- _Exercise instructions_: In the records below, the line with "Operating System" and every line after it must be written out exactly; no pictures belong in the result.
-- Opening Marker --
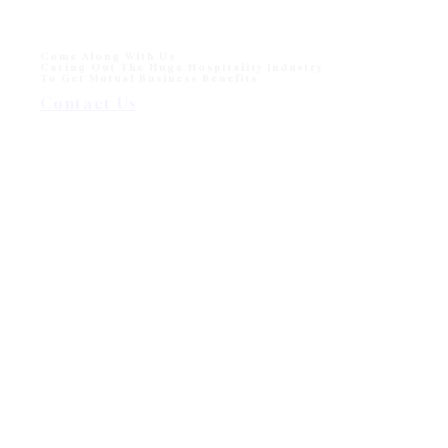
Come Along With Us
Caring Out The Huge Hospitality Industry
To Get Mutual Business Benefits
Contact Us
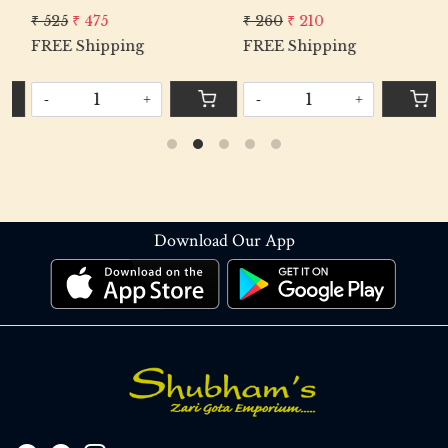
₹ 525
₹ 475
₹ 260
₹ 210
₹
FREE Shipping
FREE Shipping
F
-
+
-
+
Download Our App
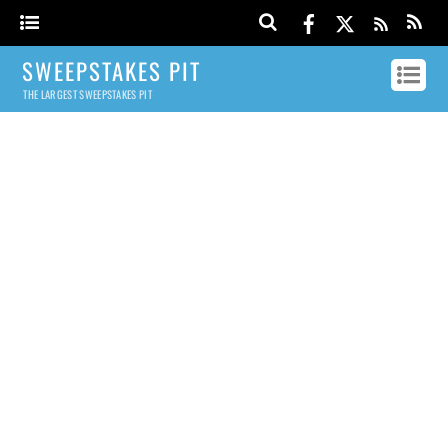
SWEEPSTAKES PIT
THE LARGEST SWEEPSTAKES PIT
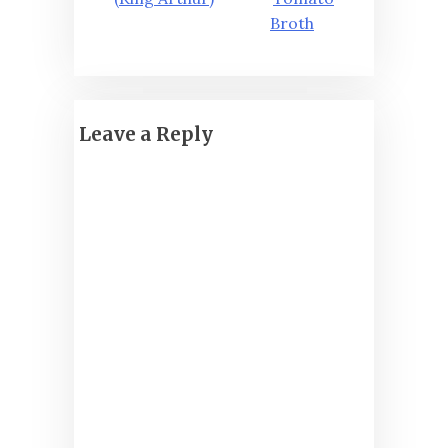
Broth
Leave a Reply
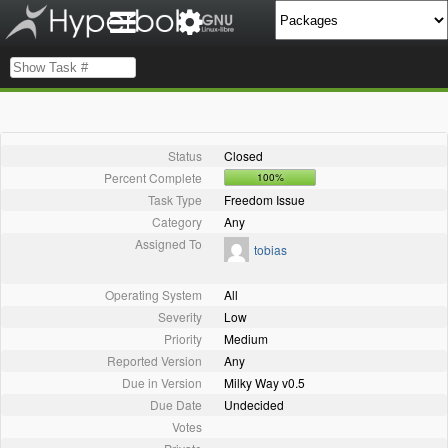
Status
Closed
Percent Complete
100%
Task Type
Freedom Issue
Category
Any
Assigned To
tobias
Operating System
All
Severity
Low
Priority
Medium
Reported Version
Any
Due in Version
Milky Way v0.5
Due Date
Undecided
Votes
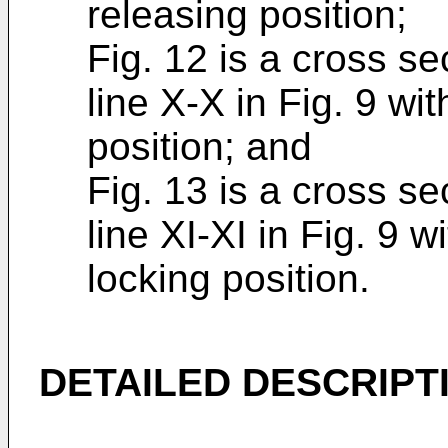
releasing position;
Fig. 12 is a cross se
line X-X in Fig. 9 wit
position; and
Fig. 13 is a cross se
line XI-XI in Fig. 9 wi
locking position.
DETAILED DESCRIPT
-- Closing Marker --
- _Solution for this problem_:
Operating System
All
Severity
Low
Priority
Medium
Reported Version
Any
Due in Version
Milky Way v0.5
Due Date
Undecided
Votes
releasing position;
Fig. 12 is a cross se
line X-X in Fig. 9 wit
position; and
Fig. 13 is a cross se
line XI-XI in Fig. 9 wi
locking position.
DETAILED DESCRIPT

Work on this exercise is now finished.